**What to work on**
Among the entries below, count the lines where the string "Skip" occurs, and give only the number.

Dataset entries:
<<<<

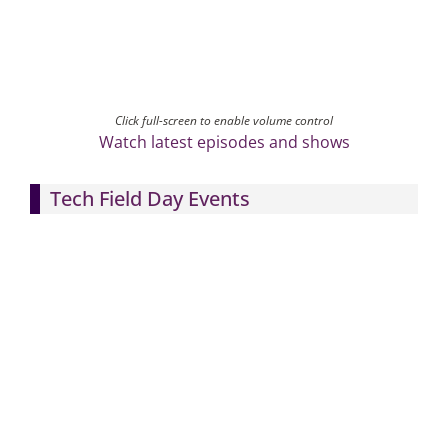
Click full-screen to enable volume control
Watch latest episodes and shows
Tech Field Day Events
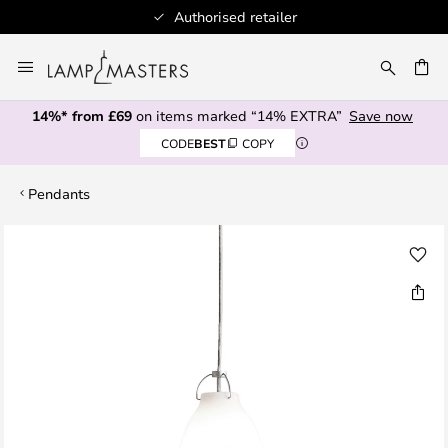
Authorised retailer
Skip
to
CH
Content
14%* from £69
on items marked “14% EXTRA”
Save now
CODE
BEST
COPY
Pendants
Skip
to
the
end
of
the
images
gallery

>>>>
<<<<

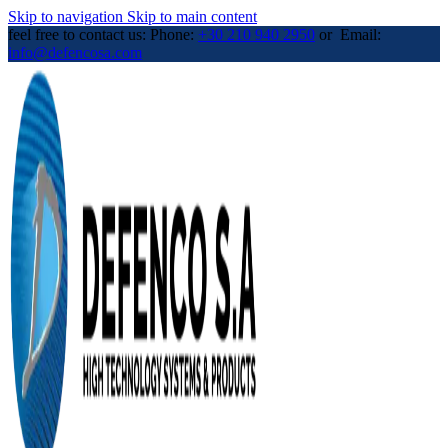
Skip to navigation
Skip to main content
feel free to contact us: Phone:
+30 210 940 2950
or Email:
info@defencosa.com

>>>>

**The completed task**
4